Countertops: The Good, The Bad and The Uncommon
By Tiffany Smolick
Kitchen countertops have the awesome, yet stressful, job of being both design savvy and practical.
Today we explore the buffet of countertops available, and some pros and cons associated with them. We’ll also list a few materials some have used that are uncommon and virtually unknown to many.
They’re the countertops of our hippy ancestors, laminate counter tops have been a popular, affordable option for decades. They’ve come a long way in terms of design options and durability. Today, you can even find laminate countertops that mimic high-end surfaces such as stone or marble.
THE GOOD: They’re low maintenance, available in many styles and can be found virtually anywhere; they’re one of the most affordable options.
THE BAD: They’re prone to scratching, burns and in some cases, staining. Also, with wear and exposure to moisture, the layers can peel.
With tile countertops, you can save money without sacrificing style. They’re available in many patterns, styles and colors which makes this option fun for the Picasso’s among us.
THE GOOD: modular and inexpensive, tiles offers nearly limitless options for design.
THE BAD: unsealed grout can stain; standing moisture can damage it and contribute to bacterial growth (ick). Tiles can possibly crack or chip if anything really heavy is dropped on them.
Solid Surface Countertop
With a solid surface, you can have a curvy countertop or one with traditional edges. You can have a gray countertop or tomato red. The design options are endless. Primarily made from acrylic and polyester, solid surfacing is made by a host of manufacturers and has enjoyed steady popularity over the years.

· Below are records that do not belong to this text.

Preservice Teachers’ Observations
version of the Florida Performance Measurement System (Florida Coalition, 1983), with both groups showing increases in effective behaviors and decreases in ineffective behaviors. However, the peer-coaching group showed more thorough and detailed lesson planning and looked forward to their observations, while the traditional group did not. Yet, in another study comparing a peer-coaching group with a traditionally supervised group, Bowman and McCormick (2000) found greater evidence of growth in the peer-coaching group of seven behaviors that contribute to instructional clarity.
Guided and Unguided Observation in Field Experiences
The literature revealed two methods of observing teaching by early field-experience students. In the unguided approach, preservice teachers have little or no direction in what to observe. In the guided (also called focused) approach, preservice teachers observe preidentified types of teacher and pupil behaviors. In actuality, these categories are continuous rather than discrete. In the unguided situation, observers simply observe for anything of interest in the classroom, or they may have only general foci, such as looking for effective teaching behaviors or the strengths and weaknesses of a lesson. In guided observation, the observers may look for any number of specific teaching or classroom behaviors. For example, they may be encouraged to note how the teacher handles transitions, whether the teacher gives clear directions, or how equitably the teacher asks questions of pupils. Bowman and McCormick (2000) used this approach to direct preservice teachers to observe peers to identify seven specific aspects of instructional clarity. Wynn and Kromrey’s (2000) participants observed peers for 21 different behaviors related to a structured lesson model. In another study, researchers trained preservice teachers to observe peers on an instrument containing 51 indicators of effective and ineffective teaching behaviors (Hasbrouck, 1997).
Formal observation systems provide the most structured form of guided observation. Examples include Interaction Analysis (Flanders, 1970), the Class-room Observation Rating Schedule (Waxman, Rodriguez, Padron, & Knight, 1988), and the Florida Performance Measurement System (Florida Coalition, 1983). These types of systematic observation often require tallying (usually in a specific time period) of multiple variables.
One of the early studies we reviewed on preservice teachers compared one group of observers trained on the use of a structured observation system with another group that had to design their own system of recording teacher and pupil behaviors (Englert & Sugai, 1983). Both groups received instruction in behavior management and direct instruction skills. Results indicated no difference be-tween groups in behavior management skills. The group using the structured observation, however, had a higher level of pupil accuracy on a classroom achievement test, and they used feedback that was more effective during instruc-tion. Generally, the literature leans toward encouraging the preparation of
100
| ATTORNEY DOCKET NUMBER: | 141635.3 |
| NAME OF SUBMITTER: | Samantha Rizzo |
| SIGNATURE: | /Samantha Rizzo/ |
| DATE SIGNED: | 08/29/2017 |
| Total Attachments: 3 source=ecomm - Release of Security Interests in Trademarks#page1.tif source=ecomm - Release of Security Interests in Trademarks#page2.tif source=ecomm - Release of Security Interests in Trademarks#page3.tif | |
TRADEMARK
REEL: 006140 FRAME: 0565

THE GOOD: solid surfacing is nonporous, it’s virtually maintenance free. No sealing or special cleaning required. Any scratches or burns can be easily sanded out.
THE BAD: It can scratch – so careful with the sharp knives; also, it doesn’t stand up too well against hot pans and might burn.
Engineered Stone Countertop
Resilient and aesthetically pleasing, engineered stone – or engineered quartz – is a good compromise between the beauty of stone and the easy care of solid surface.
THE GOOD: Like solid surface, this material is virtually maintenance free. It can be created to very closely resemble stone countertops, and it’s just as durable; Resists heat and scratches.
THE BAD: There aren’t many cons to this material other than maybe the price. You’ll likely pay almost as much as you would for a natural stone.
The king of all countertops, this natural stone is beautiful, unique and durable. Each piece is one of a kind.
THE GOOD: Durable beyond belief; natural; each piece is a one of a kind.
THE BAD: Like most stone, granite must be sealed every so often to avoid stains. And its heaviness means very sturdy cabinet boxes or stands to support the weight; It can be very pricey.
Is there anything more breathtaking than the look and elegance of marble countertop? Luminescent and with its distinctive veining, it’s an ultra-traditional choice.
THE GOOD: Stands up well to heat; Smooth and remains cool, year round — making this a traditional choice for pastry and baking stations.
THE BAD: Marble is as fragile as it is beautiful and is very sensitive to stains — even with sealing; also, it’s among the most expensive out there in terms of purchase and maintenance.
For those of you out there who want their countertop to stand out and are looking for more unique, rare options, we present the following:
Glass is almost always used for its attractive and modern appearance.
THE GOOD: Non-porous, resistant to heat and moisture, very easy to clean
THE BAD: Not as durable as other countertops; high chance of glass getting scratched or chipped and repair is not possible — the entire piece will have to be replaced making this one option among the most nerve-wracking
Paper Composite Countertop
Yes. Paper. The mix of paper fibers and resin, makes this surface a great, albeit, expensive, option for the more eco-conscious among us.
THE GOOD: It’s durable and can withstand heat and water pretty well.
THE BAD: The material isn’t scratch proof and can be susceptible to chemical damage. Super pricey since it’s not ultimately all that popular, and it can be hard to find and install.
For the awesome industrial look, concrete countertop is a beautiful and easy to customize option.
THE GOOD: Heat-resistant; very durable if sealed; shapes, edge details and texture can be fully customized since it’s made from a general purpose mortar mix.
THE BAD: Is very porous unless sealed. If not sealed, the material can stain and be susceptible to water, heat damage and bacterial growth; also can be very pricey to purchase, install and maintain.